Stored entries
*-*-*

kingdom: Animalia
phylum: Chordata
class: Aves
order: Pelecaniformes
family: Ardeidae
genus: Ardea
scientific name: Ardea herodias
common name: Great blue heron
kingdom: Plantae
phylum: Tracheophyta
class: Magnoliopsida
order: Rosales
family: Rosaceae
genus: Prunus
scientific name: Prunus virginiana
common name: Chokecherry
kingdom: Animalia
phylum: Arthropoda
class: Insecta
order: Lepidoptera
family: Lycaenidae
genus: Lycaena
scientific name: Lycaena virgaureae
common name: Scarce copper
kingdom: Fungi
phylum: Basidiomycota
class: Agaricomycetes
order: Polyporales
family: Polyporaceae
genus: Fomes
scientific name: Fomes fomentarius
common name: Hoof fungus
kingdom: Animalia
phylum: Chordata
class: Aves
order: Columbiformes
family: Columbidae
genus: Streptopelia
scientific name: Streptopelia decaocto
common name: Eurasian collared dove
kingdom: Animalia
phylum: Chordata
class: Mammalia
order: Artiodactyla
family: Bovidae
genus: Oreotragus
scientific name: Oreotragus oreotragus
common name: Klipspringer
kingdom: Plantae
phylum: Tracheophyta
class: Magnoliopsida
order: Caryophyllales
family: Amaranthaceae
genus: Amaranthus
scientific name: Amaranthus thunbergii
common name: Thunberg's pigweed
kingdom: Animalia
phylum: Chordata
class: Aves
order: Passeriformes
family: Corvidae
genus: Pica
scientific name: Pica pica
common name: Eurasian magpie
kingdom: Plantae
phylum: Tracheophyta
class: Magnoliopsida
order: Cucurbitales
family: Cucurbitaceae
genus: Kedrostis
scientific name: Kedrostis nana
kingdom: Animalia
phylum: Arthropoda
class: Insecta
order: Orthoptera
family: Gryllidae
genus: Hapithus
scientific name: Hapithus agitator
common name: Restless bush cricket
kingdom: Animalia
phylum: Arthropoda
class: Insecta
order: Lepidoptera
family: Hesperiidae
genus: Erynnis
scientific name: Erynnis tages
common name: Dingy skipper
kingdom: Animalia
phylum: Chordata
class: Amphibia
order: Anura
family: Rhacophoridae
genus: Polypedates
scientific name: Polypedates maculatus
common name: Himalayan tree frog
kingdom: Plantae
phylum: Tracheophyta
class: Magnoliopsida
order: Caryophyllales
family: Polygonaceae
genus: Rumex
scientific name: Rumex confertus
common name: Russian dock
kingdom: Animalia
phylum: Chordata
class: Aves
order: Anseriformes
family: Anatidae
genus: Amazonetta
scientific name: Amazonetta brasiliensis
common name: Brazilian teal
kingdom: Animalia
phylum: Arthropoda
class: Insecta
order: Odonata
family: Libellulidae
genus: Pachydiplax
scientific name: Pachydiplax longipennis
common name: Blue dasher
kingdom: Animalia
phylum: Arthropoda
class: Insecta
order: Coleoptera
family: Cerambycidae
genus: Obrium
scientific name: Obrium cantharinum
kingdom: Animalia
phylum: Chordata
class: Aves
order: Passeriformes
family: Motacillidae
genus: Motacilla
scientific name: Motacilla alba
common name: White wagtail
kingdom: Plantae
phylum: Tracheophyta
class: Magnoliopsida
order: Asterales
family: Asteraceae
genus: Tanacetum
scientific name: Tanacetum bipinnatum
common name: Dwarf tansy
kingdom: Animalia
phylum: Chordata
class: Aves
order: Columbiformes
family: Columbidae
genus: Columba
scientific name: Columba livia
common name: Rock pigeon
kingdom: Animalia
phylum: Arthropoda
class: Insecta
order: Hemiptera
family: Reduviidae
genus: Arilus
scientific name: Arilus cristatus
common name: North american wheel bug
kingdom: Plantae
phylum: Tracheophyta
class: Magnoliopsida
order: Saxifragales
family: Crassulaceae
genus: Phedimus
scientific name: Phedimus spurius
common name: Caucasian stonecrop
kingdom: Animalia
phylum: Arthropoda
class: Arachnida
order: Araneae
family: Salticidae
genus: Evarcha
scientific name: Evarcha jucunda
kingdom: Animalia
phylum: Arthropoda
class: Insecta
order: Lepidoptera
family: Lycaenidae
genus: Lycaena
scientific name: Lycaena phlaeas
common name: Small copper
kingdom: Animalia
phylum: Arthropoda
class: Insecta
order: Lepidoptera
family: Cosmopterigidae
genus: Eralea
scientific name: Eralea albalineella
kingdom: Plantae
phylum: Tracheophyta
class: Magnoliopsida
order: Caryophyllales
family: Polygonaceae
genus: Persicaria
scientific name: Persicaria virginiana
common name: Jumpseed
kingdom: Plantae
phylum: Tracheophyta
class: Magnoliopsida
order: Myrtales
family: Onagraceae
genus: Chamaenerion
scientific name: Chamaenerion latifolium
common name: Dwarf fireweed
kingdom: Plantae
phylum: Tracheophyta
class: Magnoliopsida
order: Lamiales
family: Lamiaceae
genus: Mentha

*-*-*

The request
Can you copy out every line of the data above, word for word and unchanged?

Written response
kingdom: Animalia
phylum: Chordata
class: Aves
order: Pelecaniformes
family: Ardeidae
genus: Ardea
scientific name: Ardea herodias
common name: Great blue heron
kingdom: Plantae
phylum: Tracheophyta
class: Magnoliopsida
order: Rosales
family: Rosaceae
genus: Prunus
scientific name: Prunus virginiana
common name: Chokecherry
kingdom: Animalia
phylum: Arthropoda
class: Insecta
order: Lepidoptera
family: Lycaenidae
genus: Lycaena
scientific name: Lycaena virgaureae
common name: Scarce copper
kingdom: Fungi
phylum: Basidiomycota
class: Agaricomycetes
order: Polyporales
family: Polyporaceae
genus: Fomes
scientific name: Fomes fomentarius
common name: Hoof fungus
kingdom: Animalia
phylum: Chordata
class: Aves
order: Columbiformes
family: Columbidae
genus: Streptopelia
scientific name: Streptopelia decaocto
common name: Eurasian collared dove
kingdom: Animalia
phylum: Chordata
class: Mammalia
order: Artiodactyla
family: Bovidae
genus: Oreotragus
scientific name: Oreotragus oreotragus
common name: Klipspringer
kingdom: Plantae
phylum: Tracheophyta
class: Magnoliopsida
order: Caryophyllales
family: Amaranthaceae
genus: Amaranthus
scientific name: Amaranthus thunbergii
common name: Thunberg's pigweed
kingdom: Animalia
phylum: Chordata
class: Aves
order: Passeriformes
family: Corvidae
genus: Pica
scientific name: Pica pica
common name: Eurasian magpie
kingdom: Plantae
phylum: Tracheophyta
class: Magnoliopsida
order: Cucurbitales
family: Cucurbitaceae
genus: Kedrostis
scientific name: Kedrostis nana
kingdom: Animalia
phylum: Arthropoda
class: Insecta
order: Orthoptera
family: Gryllidae
genus: Hapithus
scientific name: Hapithus agitator
common name: Restless bush cricket
kingdom: Animalia
phylum: Arthropoda
class: Insecta
order: Lepidoptera
family: Hesperiidae
genus: Erynnis
scientific name: Erynnis tages
common name: Dingy skipper
kingdom: Animalia
phylum: Chordata
class: Amphibia
order: Anura
family: Rhacophoridae
genus: Polypedates
scientific name: Polypedates maculatus
common name: Himalayan tree frog
kingdom: Plantae
phylum: Tracheophyta
class: Magnoliopsida
order: Caryophyllales
family: Polygonaceae
genus: Rumex
scientific name: Rumex confertus
common name: Russian dock
kingdom: Animalia
phylum: Chordata
class: Aves
order: Anseriformes
family: Anatidae
genus: Amazonetta
scientific name: Amazonetta brasiliensis
common name: Brazilian teal
kingdom: Animalia
phylum: Arthropoda
class: Insecta
order: Odonata
family: Libellulidae
genus: Pachydiplax
scientific name: Pachydiplax longipennis
common name: Blue dasher
kingdom: Animalia
phylum: Arthropoda
class: Insecta
order: Coleoptera
family: Cerambycidae
genus: Obrium
scientific name: Obrium cantharinum
kingdom: Animalia
phylum: Chordata
class: Aves
order: Passeriformes
family: Motacillidae
genus: Motacilla
scientific name: Motacilla alba
common name: White wagtail
kingdom: Plantae
phylum: Tracheophyta
class: Magnoliopsida
order: Asterales
family: Asteraceae
genus: Tanacetum
scientific name: Tanacetum bipinnatum
common name: Dwarf tansy
kingdom: Animalia
phylum: Chordata
class: Aves
order: Columbiformes
family: Columbidae
genus: Columba
scientific name: Columba livia
common name: Rock pigeon
kingdom: Animalia
phylum: Arthropoda
class: Insecta
order: Hemiptera
family: Reduviidae
genus: Arilus
scientific name: Arilus cristatus
common name: North american wheel bug
kingdom: Plantae
phylum: Tracheophyta
class: Magnoliopsida
order: Saxifragales
family: Crassulaceae
genus: Phedimus
scientific name: Phedimus spurius
common name: Caucasian stonecrop
kingdom: Animalia
phylum: Arthropoda
class: Arachnida
order: Araneae
family: Salticidae
genus: Evarcha
scientific name: Evarcha jucunda
kingdom: Animalia
phylum: Arthropoda
class: Insecta
order: Lepidoptera
family: Lycaenidae
genus: Lycaena
scientific name: Lycaena phlaeas
common name: Small copper
kingdom: Animalia
phylum: Arthropoda
class: Insecta
order: Lepidoptera
family: Cosmopterigidae
genus: Eralea
scientific name: Eralea albalineella
kingdom: Plantae
phylum: Tracheophyta
class: Magnoliopsida
order: Caryophyllales
family: Polygonaceae
genus: Persicaria
scientific name: Persicaria virginiana
common name: Jumpseed
kingdom: Plantae
phylum: Tracheophyta
class: Magnoliopsida
order: Myrtales
family: Onagraceae
genus: Chamaenerion
scientific name: Chamaenerion latifolium
common name: Dwarf fireweed
kingdom: Plantae
phylum: Tracheophyta
class: Magnoliopsida
order: Lamiales
family: Lamiaceae
genus: Mentha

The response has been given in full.